Contrechamps par Raphaël Saint-Remy (13)
R74-6) Dans cette contrée éloignée de tout
(D’après : « lampes à pétroles ». Lampes, foule, terre lointaine)
LAMPES À PÉTROLE
Dans cette contrée éloignée de tout, et comme séparée du reste du monde par une frontière obscure (j’ignore ce qui m’a mené ici, et par quel moyen j’ai moi-même franchi cette frontière), les hommes, qui davantage que des êtres de chair paraissent des ombres vivant dans un rêve perpétuel, ne se déplacent qu’une lampe à la main — lampe à pétrole à la flamme peu vive dont ils ne se séparent jamais.
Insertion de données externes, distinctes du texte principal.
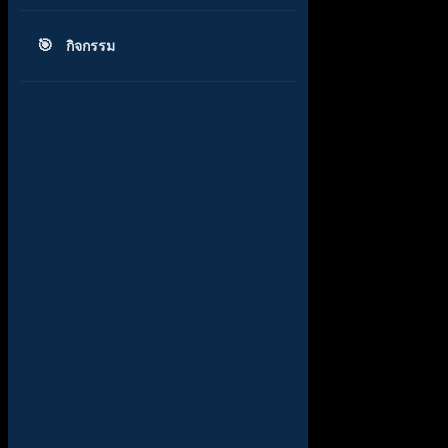
กิจกรรม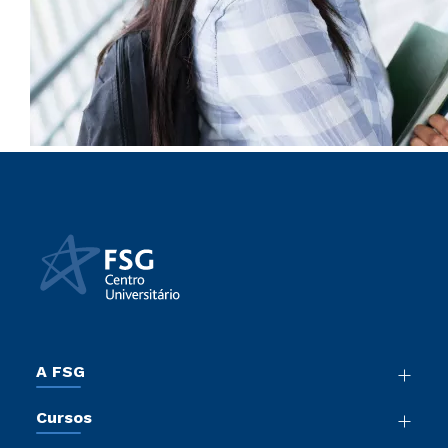
A FSG
Nossa História
Cursos
Sala de Imprensa
Graduação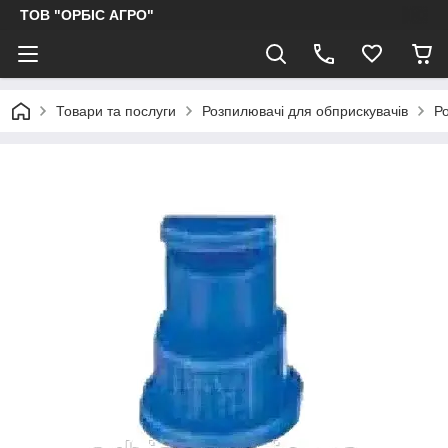
ТОВ "ОРБІС АГРО"
Товари та послуги
Розпилювачі для обприскувачів
Р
Je comprends peu à peu que cette lampe n’a pas pour principal office d’éclairer les parages du porteur, de l’aider dans ses déplacements (il règne dans ce pays une pénombre permanente), ni de se faire bien voir d’autrui, mais simplement d’exhiber à tous sa spécificité propre. Car chaque lampe diffuse un éclairage différent, découpe la pénombre selon un dessin particulier, et le commerce des êtres consiste à mêler et faire jouer entre eux ces différents motifs, avec une application égale à celle que pourrait susciter une conversation.
J’aspire bien sûr moi aussi, par désir d’intégration à cette société dont je ne fais que découvrir peu à peu les rites, à ajouter aux autres les reflets de ma propre lampe (car j’en possède une, sans que je sache comment elle m’est échue). Mais j’ai beau multiplier les tentatives pour en allumer la mèche (tentatives qui me plongent dans une fébrilité toujours plus grande et plus désespérée) rien n’y fait, et je ne peux pour finir qu’abandonner tout espoir et m’asseoir à terre au milieu de ces êtres qui passent sans me voir, ou pire me jettent de rapides coups d’œil, hésitant entre irritation devant l’espace qu’inutilement j’encombre, commisération pour mon incompréhensible maladresse, et pure et simple dégoût vis-à-vis de ma personne — sans doute considérée par eux comme plus misérable encore que la plus vile des bêtes.